[Collected data]
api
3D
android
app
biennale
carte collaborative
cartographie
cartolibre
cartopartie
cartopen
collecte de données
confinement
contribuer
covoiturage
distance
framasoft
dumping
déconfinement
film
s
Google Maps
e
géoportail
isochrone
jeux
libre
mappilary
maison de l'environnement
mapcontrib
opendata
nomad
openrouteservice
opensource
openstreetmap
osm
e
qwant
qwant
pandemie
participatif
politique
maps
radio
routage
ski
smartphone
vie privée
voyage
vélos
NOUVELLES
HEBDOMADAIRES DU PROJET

- Task to carry out -
Please repeat the records so that each one reads exactly as it does above.

- Response -
api
3D
android
app
biennale
carte collaborative
cartographie
cartolibre
cartopartie
cartopen
collecte de données
confinement
contribuer
covoiturage
distance
framasoft
dumping
déconfinement
film
s
Google Maps
e
géoportail
isochrone
jeux
libre
mappilary
maison de l'environnement
mapcontrib
opendata
nomad
openrouteservice
opensource
openstreetmap
osm
e
qwant
qwant
pandemie
participatif
politique
maps
radio
routage
ski
smartphone
vie privée
voyage
vélos
NOUVELLES
HEBDOMADAIRES DU PROJET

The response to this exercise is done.